In any asylum claim, six conditions must be present to objectively establish the reasonable fear component of well-founded fear:
- The asylum applicant must possess a belief or characteristic connected to one of the five statutory grounds in the definition of refugee under section 101(a)(42)(A) of the Act (i.e. race, religion, nationality, membership in a particular social group or political opinion);
- the asylum applicant must have been targeted for sufficiently egregious punishment or harm based on that belief or characteristic;
- the persecutor must be aware or could become aware that the asylum applicant possesses that belief or characteristic or is a member of a group defined by that belief or characteristic;
- the persecutor must have the capability to punish or harm the asylum applicant;
- the persecutor must have the inclination to punish or harm the asylum applicant; AND
- internal relocation within the country from which the asylum applicant is seeking asylum status to avoid the risk of persecution is not reasonable.
For example, when the alleged persecutor is the government proving that internal relocation to avoid the risk of persecution is not reasonable is likely to be easier.
If the alleged persecutor is a private actor or organization, in addition to proving that internal relocation to avoid the risk of persecution is not reasonable, the asylum applicant must prove that the government in the asylum applicant’s country of nationality (or if stateless, in the last country of habitual residence) is unable or unwilling to control the alleged persecutor.

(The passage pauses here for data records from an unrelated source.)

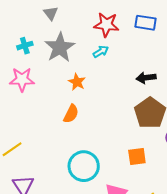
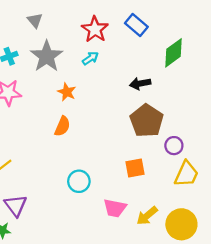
blue rectangle: (145, 23) -> (136, 25), turned 35
red star: (106, 25) -> (95, 29), turned 30
cyan circle: (84, 166) -> (79, 181), size x0.7

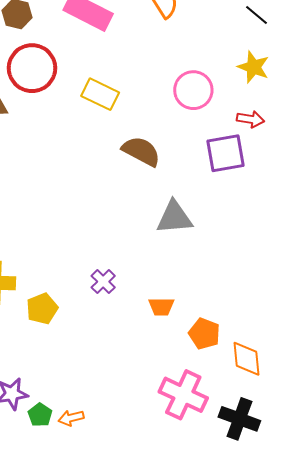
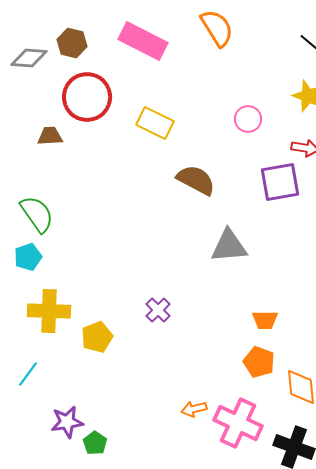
pink circle: (193, 90) -> (248, 119), size x0.7
orange trapezoid: (161, 307) -> (265, 320), moved
orange arrow: (71, 418) -> (194, 409), moved

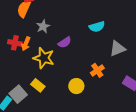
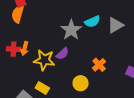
gray star: (43, 26) -> (71, 30), moved, size x1.5
purple semicircle: (65, 42) -> (62, 54), moved
gray triangle: (117, 49) -> (115, 25), moved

In the Fifth Circuit Court of Appeal, “unable” and “complete helplessness” are interchangeable terms. Shehu v. Gonzales, 443 F.3d 435, at 437 (5th Cir. 2006) (government must condone persecution or “demonstrate complete helplessness”). This is the view taken by former Attorney General Sessions in Matter of A-B-, 27 I&N Dec. 316 (A.G. 2018) (now known as “A-B- I”), and Acting Attorney General Rosen in Matter of A-B-, 28 I&N Dec. 199 (A.G. 2021) (now known as “A-B- II”).
Although Attorney General Garland vacated both previous A-B- decisions, the Fifth Circuit Court of Appeal has agreed with the reasoning of Attorney General Sessions and Acting Attorney General Rosen. Therefore, the rationale of Matter of A-B- I and A-B- II is the law in the Fifth Circuit Court of Appeal. See Gonzales-Veliz v. Barr, 938 F.3d 219 (5th Cir. 2019); Gleidy Yessenia Jaco; Cristofer Alejandro Portillo Jaco v. Garland, at 10 (5th Cir. October 27, 2021) No. 20-60081.
For immigration practitioners and their clients, asylum litigation might seem like spelunking with a good chance of becoming stuck.